Je l'ai toujours pensé. Le cinéma peut n'être qu'un divertissement, il peut être une manifestation commerciale, un passe-temps inoffensif ou l'affaire d'une vie.                                                                     Certains films de cinéma sont des œuvres d'art au même titre qu'une céramique, qu'une peinture, qu'une musique ou qu'un livre. La réussite artistique d'un film tient à tant de paramètres qu'il n'est pas surprenant qu'un seul venant à manquer et le film n'est qu'un film de plus.

Pourtant je reste persuadé qu'à part quelques démiurges souvent méconnus peu de réalisateurs se lancent dans le tournage d'un film en se disant: "C'est décidé, je tourne un chef d’œuvre". Quelques uns, la plupart du temps reconnus comme tels, l'ont fait mais ils sont et restent l'exception.
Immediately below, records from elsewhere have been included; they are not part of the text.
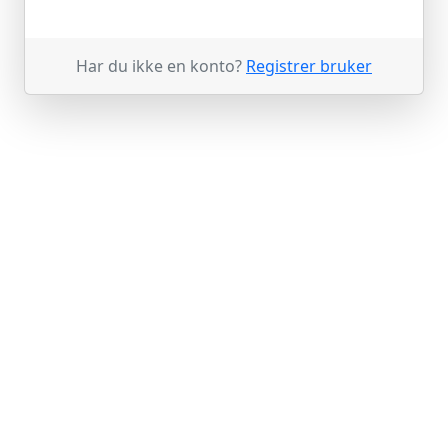
Har du ikke en konto?
Registrer bruker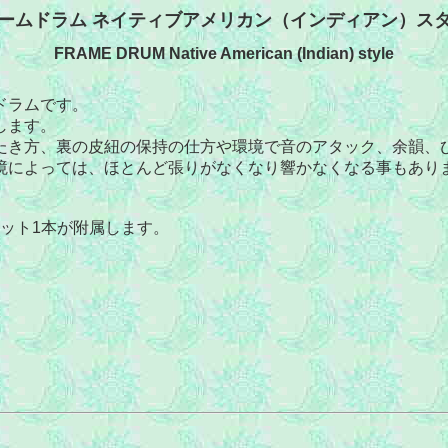
ームドラム ネイティブアメリカン（インディアン）ス
FRAME DRUM Native American (Indian) style
ドラムです。
します。
たき方、裏の皮紐の保持の仕方や環境で音のアタック、余韻、
境によっては、ほとんど張りがなくなり響かなくなる事もあり
ット1本が附属します。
Parmi eux je place proche du sommet le réalisateur américain Joseph L. Mankiewicz dont l’œuvre comprend de très bons longs métrages et "le" film qui fait la différence. Il s'agit de "Sleuth" ("Le Limier" 1972  avec Sir Laurence Olivier et Michael Caine dans deux rôles sortant de l'ordinaire.

Leur affrontement tient de la rivalité virile, de la lutte des classes sociales, de la possession ou non de fortune, d'intelligence et de lutte contre ce que l'autre représente. C'est un film qui, à chaque visionnage entraîne le spectateur un peu plus loin. Allusions incompréhensibles, menaces voilées, affleurement du mépris, dialogue sans fard et combat sans pitié se déroule devant lui qui ne comprend pas obligatoirement ce qui se joue devant ses yeux sur l'écran. Un affrontement psychologique? oui. Mais limiter le film à cela serait passer à côté.

Et passer à côté de "Sleuth" est plus qu'une faute, un crime. Un manque d'intelligence. Une légèreté coupable.

Il faut voir et revoir encore ce film étrange qui fait appel à notre intelligence tout en requérant notre imagination, notre participation même. Il s'adresse directement à nos capacités de réflexion. Mais aussi à notre imagination et à notre sens de la déduction. Sans oublier notre volonté de croire ou pas à ce qui est dit et montré sur l'écran.

Des "détails" scénaristiques nous sont livrés qui nous aident -ou pas- à comprendre l'action et l'évolution de la situation. Le film n'est ni prétentieux ni hautain, encore moins élitiste: tout y est clair et net et c'est au spectateur de se laisser emmener où l'auteur (Anthony Shaffer) souhaite nous conduire.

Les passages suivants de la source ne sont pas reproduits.